Вы, быть может, подумаете, будто я рассуждаю слишком расчетливо, говоря лишь о вашем титуле, а вовсе не о той привязанности, которую вы проявили ко мне, или о той, которую я могла бы испытывать к вам. Полагаю, все мы, и мужчины, и женщины, миновав пору юности с ее необузданными порывами, должны стараться подчинить любовь, как и другие страсти, разуму. Я могла бы любить вашу светлость нежно, как жена, если бы считала, что брак пойдет нам обоим на пользу. Поскольку я убеждена, что это не так, я сдержу свои чувства и ограничусь тем, что буду помнить о вас с самой чистой дружеской приязнью.
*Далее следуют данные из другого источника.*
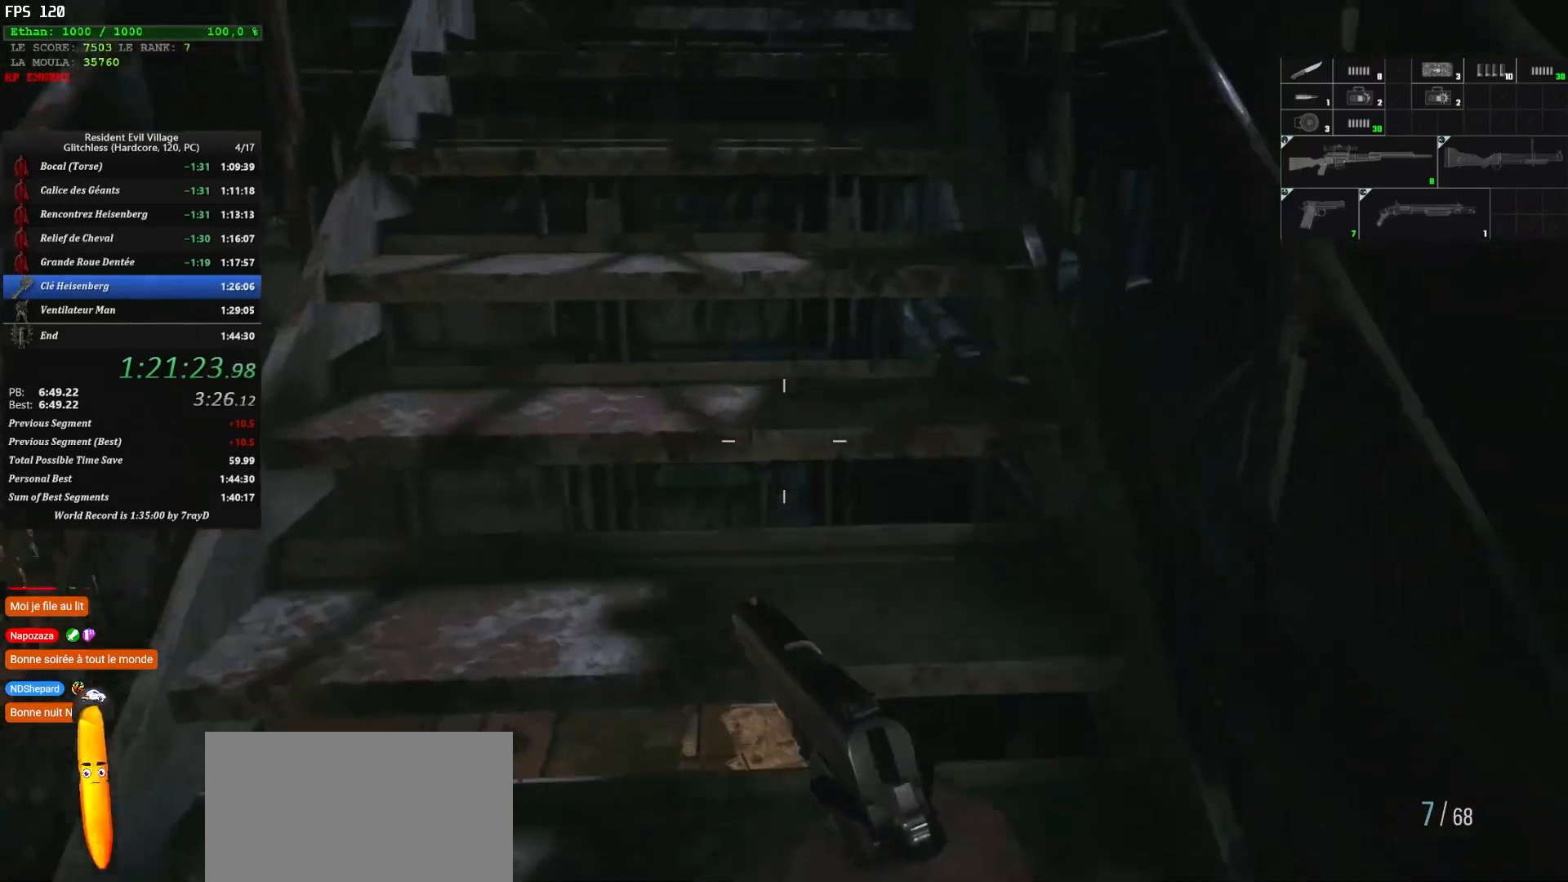
{"keys": ["shift", "z"], "mouse": [], "events": []}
Прежде чем закончить, я должна вас поблагодарить. Будучи вдовой, я вела жизнь самую уединенную и была лишена истинного дружества, и потому мои усилия были в основном направлены на то, чтобы заслужить доброе имя среди тех, кого я хотела вокруг себя видеть. Наверное, теперь я могу вам признаться, что мне пришлось нелегко. На одинокую женщину в свете всегда смотрят с подозрением, а в этой стране женщина с иностранным именем, с доходами из-за границы, жившая прежде в чужих краях, кажется особенно подозрительной. Я старалась вести себя так, чтобы это преодолеть, – и преуспела. Но и в самых смелых мечтах я никогда не воображала такого успеха – чтобы сам герцог Омнийский счел меня достойнейшей из достойных. Можете быть уверены, я признательна и не забуду этого никогда. Надеюсь, ваша светлость не станет думать обо мне хуже оттого, что я поступила, как было должно.

Имею честь оставаться,

милорд герцог,

вашей самой верной и преданной служанкой,

Мари Макс Гослер


«Много ли в Англии незамужних женщин, которые поступили бы так же?» – спросила она себя, складывая листок и запечатывая конверт. Завершенное письмо было отправлено сразу, как просил герцог, так что возможности передумать или вновь начать колебаться не оставалось; она наконец-то приняла решение и намеревалась его придерживаться. Мадам Гослер знала, что будут минуты, когда она глубоко пожалеет об упущенной возможности, о шансе на величие, который отвергла. Впрочем, разве этого не случилось бы, реши она по-другому? Так или иначе, сожалений в ее положении было не избежать. Но выбор был сделан и точка поставлена. Она останется свободной – останется Мари Макс Гослер – и променяет свою свободу лишь на то, что действительно окажется ценнее.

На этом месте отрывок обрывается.